Saved data entries:
# # #

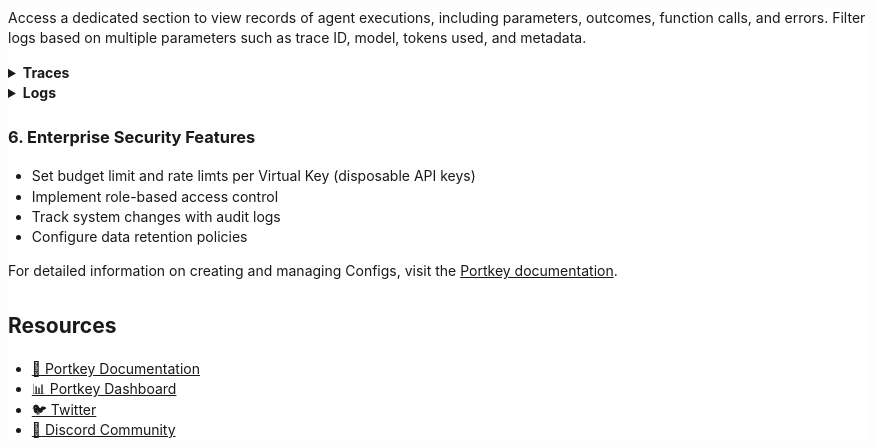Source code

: 
Access a dedicated section to view records of agent executions, including parameters, outcomes, function calls, and errors. Filter logs based on multiple parameters such as trace ID, model, tokens used, and metadata.

<details><summary><b>Traces</b></summary></details>

<details><summary><b>Logs</b></summary></details>

### 6. Enterprise Security Features
- Set budget limit and rate limts per Virtual Key (disposable API keys)
- Implement role-based access control
- Track system changes with audit logs
- Configure data retention policies



For detailed information on creating and managing Configs, visit the [Portkey documentation](https://docs.portkey.ai/product/ai-gateway/configs).

## Resources

- [📘 Portkey Documentation](https://docs.portkey.ai)
- [📊 Portkey Dashboard](https://app.portkey.ai/?utm_source=crewai&utm_medium=crewai&utm_campaign=crewai)
- [🐦 Twitter](https://twitter.com/portkeyai)
- [💬 Discord Community](https://discord.gg/DD7vgKK299)









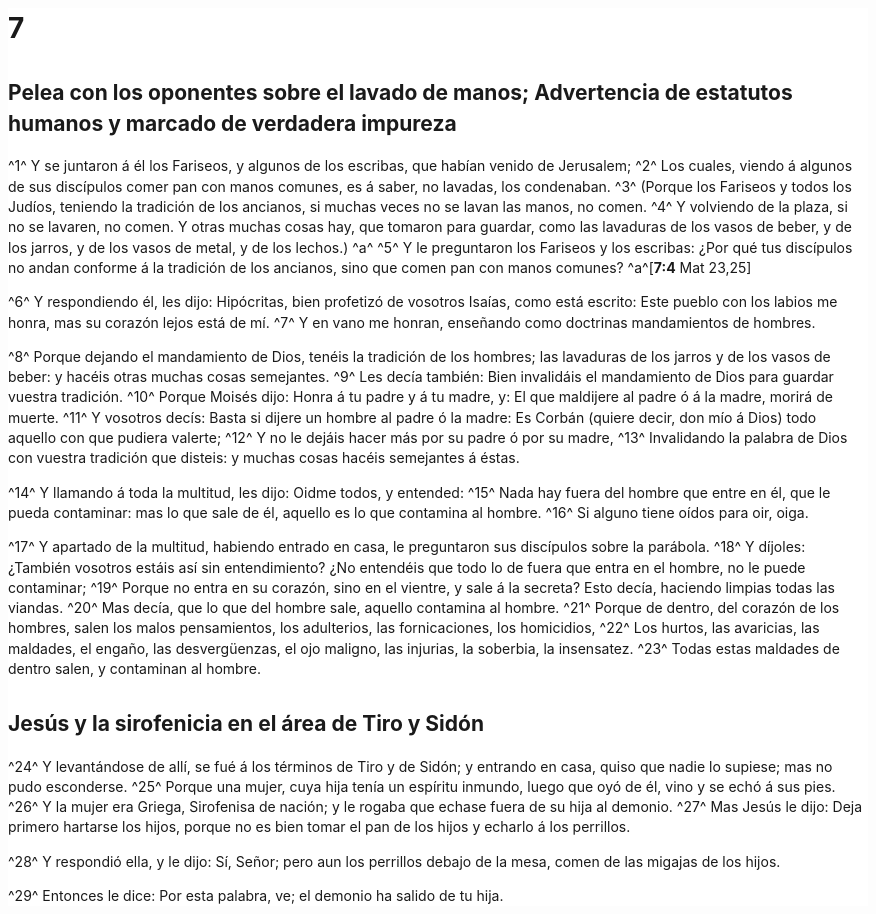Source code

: # 7 
## Pelea con los oponentes sobre el lavado de manos; Advertencia de estatutos humanos y marcado de verdadera impureza
^1^ Y se juntaron á él los Fariseos, y algunos de los escribas, que habían venido de Jerusalem; ^2^ Los cuales, viendo á algunos de sus discípulos comer pan con manos comunes, es á saber, no lavadas, los condenaban. ^3^ (Porque los Fariseos y todos los Judíos, teniendo la tradición de los ancianos, si muchas veces no se lavan las manos, no comen. ^4^ Y volviendo de la plaza, si no se lavaren, no comen. Y otras muchas cosas hay, que tomaron para guardar, como las lavaduras de los vasos de beber, y de los jarros, y de los vasos de metal, y de los lechos.) ^a^ ^5^ Y le preguntaron los Fariseos y los escribas: ¿Por qué tus discípulos no andan conforme á la tradición de los ancianos, sino que comen pan con manos comunes? 
^a^[**7:4** Mat 23,25]

^6^ Y respondiendo él, les dijo: Hipócritas, bien profetizó de vosotros Isaías, como está escrito: Este pueblo con los labios me honra, mas su corazón lejos está de mí. ^7^ Y en vano me honran, enseñando como doctrinas mandamientos de hombres. 

^8^ Porque dejando el mandamiento de Dios, tenéis la tradición de los hombres; las lavaduras de los jarros y de los vasos de beber: y hacéis otras muchas cosas semejantes. ^9^ Les decía también: Bien invalidáis el mandamiento de Dios para guardar vuestra tradición. ^10^ Porque Moisés dijo: Honra á tu padre y á tu madre, y: El que maldijere al padre ó á la madre, morirá de muerte. ^11^ Y vosotros decís: Basta si dijere un hombre al padre ó la madre: Es Corbán (quiere decir, don mío á Dios) todo aquello con que pudiera valerte; ^12^ Y no le dejáis hacer más por su padre ó por su madre, ^13^ Invalidando la palabra de Dios con vuestra tradición que disteis: y muchas cosas hacéis semejantes á éstas. 

^14^ Y llamando á toda la multitud, les dijo: Oidme todos, y entended: ^15^ Nada hay fuera del hombre que entre en él, que le pueda contaminar: mas lo que sale de él, aquello es lo que contamina al hombre. ^16^ Si alguno tiene oídos para oir, oiga. 

^17^ Y apartado de la multitud, habiendo entrado en casa, le preguntaron sus discípulos sobre la parábola. ^18^ Y díjoles: ¿También vosotros estáis así sin entendimiento? ¿No entendéis que todo lo de fuera que entra en el hombre, no le puede contaminar; ^19^ Porque no entra en su corazón, sino en el vientre, y sale á la secreta? Esto decía, haciendo limpias todas las viandas. ^20^ Mas decía, que lo que del hombre sale, aquello contamina al hombre. ^21^ Porque de dentro, del corazón de los hombres, salen los malos pensamientos, los adulterios, las fornicaciones, los homicidios, ^22^ Los hurtos, las avaricias, las maldades, el engaño, las desvergüenzas, el ojo maligno, las injurias, la soberbia, la insensatez. ^23^ Todas estas maldades de dentro salen, y contaminan al hombre. 

## Jesús y la sirofenicia en el área de Tiro y Sidón
^24^ Y levantándose de allí, se fué á los términos de Tiro y de Sidón; y entrando en casa, quiso que nadie lo supiese; mas no pudo esconderse. ^25^ Porque una mujer, cuya hija tenía un espíritu inmundo, luego que oyó de él, vino y se echó á sus pies. ^26^ Y la mujer era Griega, Sirofenisa de nación; y le rogaba que echase fuera de su hija al demonio. ^27^ Mas Jesús le dijo: Deja primero hartarse los hijos, porque no es bien tomar el pan de los hijos y echarlo á los perrillos. 

^28^ Y respondió ella, y le dijo: Sí, Señor; pero aun los perrillos debajo de la mesa, comen de las migajas de los hijos. 

^29^ Entonces le dice: Por esta palabra, ve; el demonio ha salido de tu hija.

# # #

§ WHAT IS BEING ASKED: Repeat the data exactly, dropping every picture it holds.

§ WRITTEN ANSWER:
Source code

: 
Access a dedicated section to view records of agent executions, including parameters, outcomes, function calls, and errors. Filter logs based on multiple parameters such as trace ID, model, tokens used, and metadata.

<details><summary><b>Traces</b></summary></details>

<details><summary><b>Logs</b></summary></details>

### 6. Enterprise Security Features
- Set budget limit and rate limts per Virtual Key (disposable API keys)
- Implement role-based access control
- Track system changes with audit logs
- Configure data retention policies



For detailed information on creating and managing Configs, visit the [Portkey documentation](https://docs.portkey.ai/product/ai-gateway/configs).

## Resources

- [📘 Portkey Documentation](https://docs.portkey.ai)
- [📊 Portkey Dashboard](https://app.portkey.ai/?utm_source=crewai&utm_medium=crewai&utm_campaign=crewai)
- [🐦 Twitter](https://twitter.com/portkeyai)
- [💬 Discord Community](https://discord.gg/DD7vgKK299)









Source code

: # 7 
## Pelea con los oponentes sobre el lavado de manos; Advertencia de estatutos humanos y marcado de verdadera impureza
^1^ Y se juntaron á él los Fariseos, y algunos de los escribas, que habían venido de Jerusalem; ^2^ Los cuales, viendo á algunos de sus discípulos comer pan con manos comunes, es á saber, no lavadas, los condenaban. ^3^ (Porque los Fariseos y todos los Judíos, teniendo la tradición de los ancianos, si muchas veces no se lavan las manos, no comen. ^4^ Y volviendo de la plaza, si no se lavaren, no comen. Y otras muchas cosas hay, que tomaron para guardar, como las lavaduras de los vasos de beber, y de los jarros, y de los vasos de metal, y de los lechos.) ^a^ ^5^ Y le preguntaron los Fariseos y los escribas: ¿Por qué tus discípulos no andan conforme á la tradición de los ancianos, sino que comen pan con manos comunes? 
^a^[**7:4** Mat 23,25]

^6^ Y respondiendo él, les dijo: Hipócritas, bien profetizó de vosotros Isaías, como está escrito: Este pueblo con los labios me honra, mas su corazón lejos está de mí. ^7^ Y en vano me honran, enseñando como doctrinas mandamientos de hombres. 

^8^ Porque dejando el mandamiento de Dios, tenéis la tradición de los hombres; las lavaduras de los jarros y de los vasos de beber: y hacéis otras muchas cosas semejantes. ^9^ Les decía también: Bien invalidáis el mandamiento de Dios para guardar vuestra tradición. ^10^ Porque Moisés dijo: Honra á tu padre y á tu madre, y: El que maldijere al padre ó á la madre, morirá de muerte. ^11^ Y vosotros decís: Basta si dijere un hombre al padre ó la madre: Es Corbán (quiere decir, don mío á Dios) todo aquello con que pudiera valerte; ^12^ Y no le dejáis hacer más por su padre ó por su madre, ^13^ Invalidando la palabra de Dios con vuestra tradición que disteis: y muchas cosas hacéis semejantes á éstas. 

^14^ Y llamando á toda la multitud, les dijo: Oidme todos, y entended: ^15^ Nada hay fuera del hombre que entre en él, que le pueda contaminar: mas lo que sale de él, aquello es lo que contamina al hombre. ^16^ Si alguno tiene oídos para oir, oiga. 

^17^ Y apartado de la multitud, habiendo entrado en casa, le preguntaron sus discípulos sobre la parábola. ^18^ Y díjoles: ¿También vosotros estáis así sin entendimiento? ¿No entendéis que todo lo de fuera que entra en el hombre, no le puede contaminar; ^19^ Porque no entra en su corazón, sino en el vientre, y sale á la secreta? Esto decía, haciendo limpias todas las viandas. ^20^ Mas decía, que lo que del hombre sale, aquello contamina al hombre. ^21^ Porque de dentro, del corazón de los hombres, salen los malos pensamientos, los adulterios, las fornicaciones, los homicidios, ^22^ Los hurtos, las avaricias, las maldades, el engaño, las desvergüenzas, el ojo maligno, las injurias, la soberbia, la insensatez. ^23^ Todas estas maldades de dentro salen, y contaminan al hombre. 

## Jesús y la sirofenicia en el área de Tiro y Sidón
^24^ Y levantándose de allí, se fué á los términos de Tiro y de Sidón; y entrando en casa, quiso que nadie lo supiese; mas no pudo esconderse. ^25^ Porque una mujer, cuya hija tenía un espíritu inmundo, luego que oyó de él, vino y se echó á sus pies. ^26^ Y la mujer era Griega, Sirofenisa de nación; y le rogaba que echase fuera de su hija al demonio. ^27^ Mas Jesús le dijo: Deja primero hartarse los hijos, porque no es bien tomar el pan de los hijos y echarlo á los perrillos. 

^28^ Y respondió ella, y le dijo: Sí, Señor; pero aun los perrillos debajo de la mesa, comen de las migajas de los hijos. 

^29^ Entonces le dice: Por esta palabra, ve; el demonio ha salido de tu hija.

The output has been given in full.